START Document excerpt
Until its modern spread along with European culture, cheese was
nearly unheard of in oriental cultures, in the pre-Columbian Americas,
and only had limited use in sub-Mediterranean Africa, mainly being
widespread and popular only in Europe, the Middle East and areas
influenced by those cultures. But with the spread, first of European
imperialism, and later of Euro-American culture and food, cheese has
gradually become known and increasingly popular worldwide, though still
rarely considered a part of local ethnic cuisines outside Europe, the
Middle East, and the Americas.
The first factory for the industrial production of cheese opened in
Switzerland in 1815, but it was in the United States where large-scale
production first found real success. Credit usually goes to Jesse
Williams, a dairy farmer from Rome, New York, who in 1851 started making cheese in an assembly-line fashion using the milk from neighboring farms. Within decades hundreds of such dairy associations existed.
The 1860s saw the beginnings of mass-produced rennet, and by the turn
of the century scientists were producing pure microbial cultures.
Before then, bacteria in cheesemaking had come from the environment or
from recycling an earlier batch's whey; the pure cultures meant a more
standardized cheese could be produced.
Factory-made cheese overtook traditional cheesemaking in the World War II era, and factories have been the source of most cheese in America and Europe ever since. Today, Americans buy more processed cheese than "real", factory-made or not.
END Document excerpt
How to complete this task: Reproduce word for word the part of the passage on cheese history from "The 1860s saw" to "could be produced.". The items that come next have no connection to the passage on cheese history.
START Given information
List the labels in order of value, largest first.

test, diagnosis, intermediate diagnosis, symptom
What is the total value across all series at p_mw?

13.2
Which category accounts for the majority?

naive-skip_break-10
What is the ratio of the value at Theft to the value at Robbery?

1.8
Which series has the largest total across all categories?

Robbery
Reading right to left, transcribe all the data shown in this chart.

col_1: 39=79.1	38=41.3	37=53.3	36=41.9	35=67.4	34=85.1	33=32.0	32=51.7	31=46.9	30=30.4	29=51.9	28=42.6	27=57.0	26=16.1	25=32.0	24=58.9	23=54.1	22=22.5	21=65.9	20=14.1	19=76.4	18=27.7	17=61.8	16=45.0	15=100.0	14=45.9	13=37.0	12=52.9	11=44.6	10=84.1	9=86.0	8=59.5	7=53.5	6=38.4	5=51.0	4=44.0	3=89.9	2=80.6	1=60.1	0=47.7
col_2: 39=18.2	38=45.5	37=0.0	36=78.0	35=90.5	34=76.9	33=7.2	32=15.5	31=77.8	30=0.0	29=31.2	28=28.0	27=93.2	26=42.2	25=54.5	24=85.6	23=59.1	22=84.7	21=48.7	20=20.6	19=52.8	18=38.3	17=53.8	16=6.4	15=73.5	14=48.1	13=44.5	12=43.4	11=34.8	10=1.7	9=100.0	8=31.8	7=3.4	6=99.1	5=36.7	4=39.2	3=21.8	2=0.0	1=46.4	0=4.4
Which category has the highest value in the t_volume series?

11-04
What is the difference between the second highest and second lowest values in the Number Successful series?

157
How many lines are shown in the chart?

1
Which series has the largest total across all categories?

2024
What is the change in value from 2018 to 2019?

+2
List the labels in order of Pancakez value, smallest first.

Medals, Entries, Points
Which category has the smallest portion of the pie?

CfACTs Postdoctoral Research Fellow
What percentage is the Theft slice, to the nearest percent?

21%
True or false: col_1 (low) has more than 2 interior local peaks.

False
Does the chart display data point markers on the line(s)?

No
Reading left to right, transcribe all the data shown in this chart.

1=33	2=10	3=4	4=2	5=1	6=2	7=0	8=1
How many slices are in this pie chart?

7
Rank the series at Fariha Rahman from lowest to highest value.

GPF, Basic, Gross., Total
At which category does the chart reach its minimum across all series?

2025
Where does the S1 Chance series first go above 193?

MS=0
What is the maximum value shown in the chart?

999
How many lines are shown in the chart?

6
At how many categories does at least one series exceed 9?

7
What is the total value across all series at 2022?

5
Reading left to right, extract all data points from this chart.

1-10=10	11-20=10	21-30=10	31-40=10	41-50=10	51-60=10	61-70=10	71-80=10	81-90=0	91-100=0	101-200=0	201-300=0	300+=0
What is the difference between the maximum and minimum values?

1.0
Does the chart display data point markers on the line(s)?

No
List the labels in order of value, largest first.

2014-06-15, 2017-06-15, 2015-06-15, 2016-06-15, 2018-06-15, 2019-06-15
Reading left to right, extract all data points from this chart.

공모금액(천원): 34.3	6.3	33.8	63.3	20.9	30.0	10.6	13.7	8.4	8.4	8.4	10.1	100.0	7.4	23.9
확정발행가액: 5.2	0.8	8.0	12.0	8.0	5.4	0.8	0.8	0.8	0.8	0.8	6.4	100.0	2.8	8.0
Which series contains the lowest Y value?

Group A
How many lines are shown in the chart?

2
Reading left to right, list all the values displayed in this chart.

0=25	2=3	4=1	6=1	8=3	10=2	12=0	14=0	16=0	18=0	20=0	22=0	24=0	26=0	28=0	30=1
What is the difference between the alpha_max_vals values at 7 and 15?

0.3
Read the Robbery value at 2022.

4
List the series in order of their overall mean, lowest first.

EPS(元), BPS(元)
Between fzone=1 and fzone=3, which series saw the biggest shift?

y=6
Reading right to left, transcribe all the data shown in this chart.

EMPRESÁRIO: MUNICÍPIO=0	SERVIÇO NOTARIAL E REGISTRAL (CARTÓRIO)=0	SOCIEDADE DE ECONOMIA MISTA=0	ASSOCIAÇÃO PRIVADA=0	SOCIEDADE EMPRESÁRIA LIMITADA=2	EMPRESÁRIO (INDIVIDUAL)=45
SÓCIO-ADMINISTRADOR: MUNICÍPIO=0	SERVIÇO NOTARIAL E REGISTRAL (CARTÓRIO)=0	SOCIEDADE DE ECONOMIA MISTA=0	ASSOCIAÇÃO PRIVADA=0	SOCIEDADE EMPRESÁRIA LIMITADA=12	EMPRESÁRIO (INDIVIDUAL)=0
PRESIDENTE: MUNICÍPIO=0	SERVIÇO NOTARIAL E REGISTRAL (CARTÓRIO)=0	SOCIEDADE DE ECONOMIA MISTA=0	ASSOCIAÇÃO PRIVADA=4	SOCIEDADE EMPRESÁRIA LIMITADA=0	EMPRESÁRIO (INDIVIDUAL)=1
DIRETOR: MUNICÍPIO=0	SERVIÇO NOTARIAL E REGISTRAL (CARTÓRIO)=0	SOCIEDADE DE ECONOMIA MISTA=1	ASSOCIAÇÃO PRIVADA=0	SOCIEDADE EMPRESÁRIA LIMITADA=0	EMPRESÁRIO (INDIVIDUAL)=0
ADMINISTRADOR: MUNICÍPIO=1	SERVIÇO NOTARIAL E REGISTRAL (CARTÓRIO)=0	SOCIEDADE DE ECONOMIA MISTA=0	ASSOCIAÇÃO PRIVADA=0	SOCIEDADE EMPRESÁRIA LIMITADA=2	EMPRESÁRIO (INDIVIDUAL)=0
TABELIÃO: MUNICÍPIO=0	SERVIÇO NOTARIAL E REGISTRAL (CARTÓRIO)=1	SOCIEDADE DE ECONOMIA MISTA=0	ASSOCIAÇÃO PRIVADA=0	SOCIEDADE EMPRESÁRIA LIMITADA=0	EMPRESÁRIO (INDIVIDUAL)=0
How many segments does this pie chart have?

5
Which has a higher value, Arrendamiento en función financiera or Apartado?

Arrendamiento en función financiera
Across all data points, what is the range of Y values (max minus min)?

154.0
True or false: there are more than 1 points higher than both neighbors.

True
END Given information
Solution for this problem:
The 1860s saw the beginnings of mass-produced rennet, and by the turn
of the century scientists were producing pure microbial cultures.
Before then, bacteria in cheesemaking had come from the environment or
from recycling an earlier batch's whey; the pure cultures meant a more
standardized cheese could be produced.